Exercise requirements – Write out every row below word for word, but leave out the pictures.
___ Information shown ___
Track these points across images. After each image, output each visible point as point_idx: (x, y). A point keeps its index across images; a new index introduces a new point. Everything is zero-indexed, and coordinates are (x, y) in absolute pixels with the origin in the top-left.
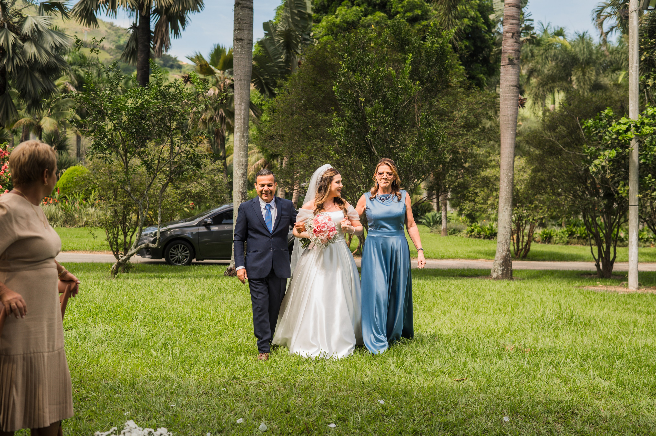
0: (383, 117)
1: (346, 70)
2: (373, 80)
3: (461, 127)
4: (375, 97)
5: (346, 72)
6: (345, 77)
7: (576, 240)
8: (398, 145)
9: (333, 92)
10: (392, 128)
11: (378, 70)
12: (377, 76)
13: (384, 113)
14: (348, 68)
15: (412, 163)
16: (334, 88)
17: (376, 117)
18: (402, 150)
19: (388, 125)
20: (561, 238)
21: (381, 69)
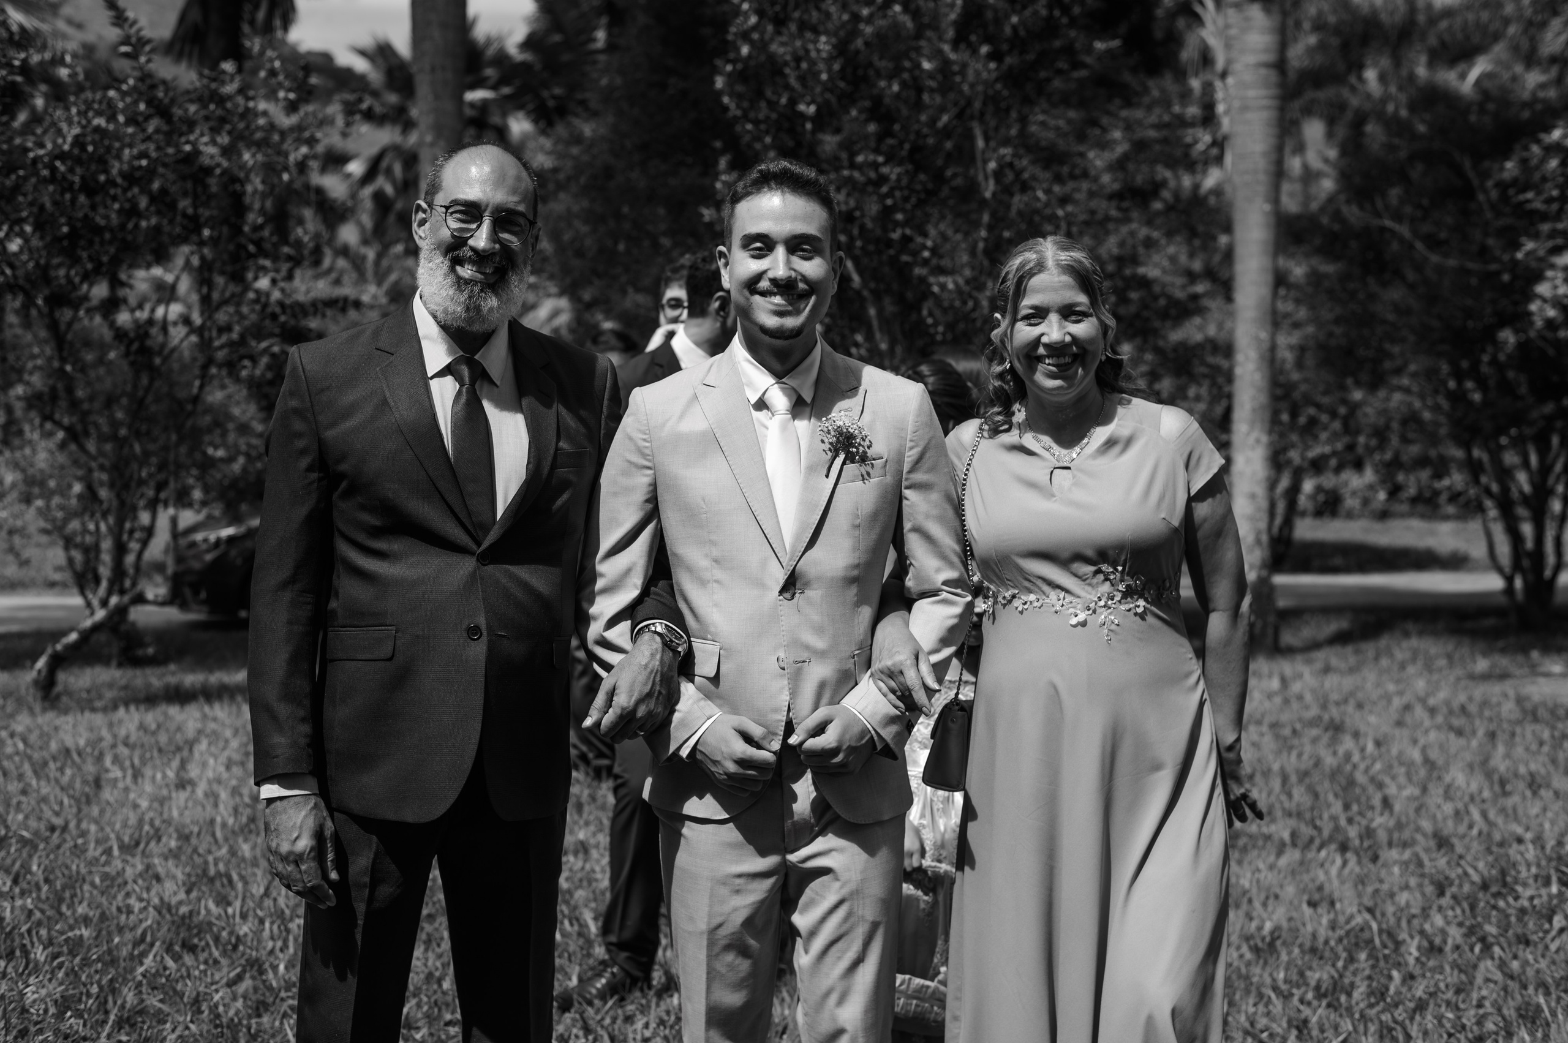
___
Exercise answer –
Track these points across images. After each image, output each visible point as point_idx: (x, y). A point keeps its index across images; a new index introduces a new point. Everything is zero-indexed, and coordinates are (x, y) in absolute pixels with the origin in the top-left.
0: (383, 117)
1: (346, 70)
2: (373, 80)
3: (461, 127)
4: (375, 97)
5: (346, 72)
6: (345, 77)
7: (576, 240)
8: (398, 145)
9: (333, 92)
10: (392, 128)
11: (378, 70)
12: (377, 76)
13: (384, 113)
14: (348, 68)
15: (412, 163)
16: (334, 88)
17: (376, 117)
18: (402, 150)
19: (388, 125)
20: (561, 238)
21: (381, 69)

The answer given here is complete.